• [Given passage]
• • • • •
While this smoothed the path of the deal, it hasn’t been without its issues. Again, says Key, Ireland has proven a problem. “In Ireland we’ve been a bit slow to get off the mark,” he concedes, “which is disappointing. It’s been about corporate focus; we’ve needed to get both companies focused on that being one of the priorities.”

In Germany, he says, the two firms are “on track” but he explains that in markets where there is disparity between the sizes of the two networks (Telefónica is much smaller in Germany and much larger in Spain) the exercise is “more difficult”.

If symmetry is important, it is at least more readily available in the UK, where the network share deal is most advanced, Key says. His team has 1,700 new sites planned for the UK and 80 per cent of these will be shared with Vodafone. The two carriers have not yet declared the number of shared sites that have gone live and Key says that it is still too early to claim that there has been a step change in the customer experience across the board as a result of the programme.
• • • • •
• [Records provided]
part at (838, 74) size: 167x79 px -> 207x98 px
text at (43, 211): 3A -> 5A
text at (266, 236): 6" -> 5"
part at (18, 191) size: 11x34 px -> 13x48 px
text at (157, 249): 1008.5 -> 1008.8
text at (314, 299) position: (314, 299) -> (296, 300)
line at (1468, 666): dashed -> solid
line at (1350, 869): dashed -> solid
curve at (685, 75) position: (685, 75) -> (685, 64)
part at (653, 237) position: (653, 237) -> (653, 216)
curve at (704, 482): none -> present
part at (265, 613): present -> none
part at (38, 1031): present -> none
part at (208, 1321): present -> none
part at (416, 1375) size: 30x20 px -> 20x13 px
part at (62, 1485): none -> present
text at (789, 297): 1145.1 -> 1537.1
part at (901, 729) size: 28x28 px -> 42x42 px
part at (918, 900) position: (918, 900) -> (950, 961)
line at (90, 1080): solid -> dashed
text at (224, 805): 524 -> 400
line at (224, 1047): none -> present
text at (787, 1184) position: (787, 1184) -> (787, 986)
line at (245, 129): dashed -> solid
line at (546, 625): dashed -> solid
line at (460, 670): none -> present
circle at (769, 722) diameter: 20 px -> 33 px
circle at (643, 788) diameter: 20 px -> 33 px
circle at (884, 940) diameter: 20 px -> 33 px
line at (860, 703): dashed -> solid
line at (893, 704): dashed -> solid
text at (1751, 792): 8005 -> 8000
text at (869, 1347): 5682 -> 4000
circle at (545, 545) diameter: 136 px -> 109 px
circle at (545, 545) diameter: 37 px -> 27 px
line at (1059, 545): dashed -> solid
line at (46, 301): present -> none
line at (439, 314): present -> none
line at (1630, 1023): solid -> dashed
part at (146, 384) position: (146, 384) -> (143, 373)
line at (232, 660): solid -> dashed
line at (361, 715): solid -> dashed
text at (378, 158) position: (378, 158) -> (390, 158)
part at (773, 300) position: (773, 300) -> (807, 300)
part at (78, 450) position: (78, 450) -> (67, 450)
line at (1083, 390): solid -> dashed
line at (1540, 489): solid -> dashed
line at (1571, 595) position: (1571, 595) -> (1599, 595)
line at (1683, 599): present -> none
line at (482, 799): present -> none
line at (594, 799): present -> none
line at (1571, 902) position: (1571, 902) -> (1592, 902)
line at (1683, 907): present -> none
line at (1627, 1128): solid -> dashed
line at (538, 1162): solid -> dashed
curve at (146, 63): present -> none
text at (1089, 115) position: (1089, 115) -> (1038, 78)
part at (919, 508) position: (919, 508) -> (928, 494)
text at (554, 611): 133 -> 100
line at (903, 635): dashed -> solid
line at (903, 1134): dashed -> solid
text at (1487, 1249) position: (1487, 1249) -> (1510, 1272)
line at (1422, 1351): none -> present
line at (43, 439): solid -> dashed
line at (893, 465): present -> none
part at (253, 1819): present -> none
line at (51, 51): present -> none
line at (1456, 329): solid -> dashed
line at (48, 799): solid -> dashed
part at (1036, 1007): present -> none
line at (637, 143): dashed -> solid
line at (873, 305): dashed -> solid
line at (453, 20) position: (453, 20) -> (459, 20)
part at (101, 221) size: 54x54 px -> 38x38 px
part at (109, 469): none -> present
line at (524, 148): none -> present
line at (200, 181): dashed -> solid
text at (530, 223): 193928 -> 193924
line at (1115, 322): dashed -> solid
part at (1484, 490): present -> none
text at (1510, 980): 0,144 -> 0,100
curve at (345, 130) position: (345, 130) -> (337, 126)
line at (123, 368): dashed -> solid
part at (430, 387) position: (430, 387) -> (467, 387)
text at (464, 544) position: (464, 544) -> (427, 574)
• • • • •
• [Tasks]
[1] For each statement, say whether it agrees with the network-sharing passage, answering yes or no and quoting the words that decide it: (a) Key says the two firms are on track in Germany; (b) Telefónica is much larger in Germany; (c) all of the 1,700 new sites planned for the UK will be shared with Vodafone.
[2] Write out the part of the network-sharing passage between "In Germany, he" and "of the programme.", inclusive.
The data are separate material, unrelated to the network-sharing passage.

• [Exercise responses]
[1]
(a) Yes: "In Germany, he says, the two firms are “on track”"
(b) No: "Telefónica is much smaller in Germany and much larger in Spain"
(c) No: "80 per cent of these will be shared with Vodafone"

[2]
In Germany, he says, the two firms are “on track” but he explains that in markets where there is disparity between the sizes of the two networks (Telefónica is much smaller in Germany and much larger in Spain) the exercise is “more difficult”.

If symmetry is important, it is at least more readily available in the UK, where the network share deal is most advanced, Key says. His team has 1,700 new sites planned for the UK and 80 per cent of these will be shared with Vodafone. The two carriers have not yet declared the number of shared sites that have gone live and Key says that it is still too early to claim that there has been a step change in the customer experience across the board as a result of the programme.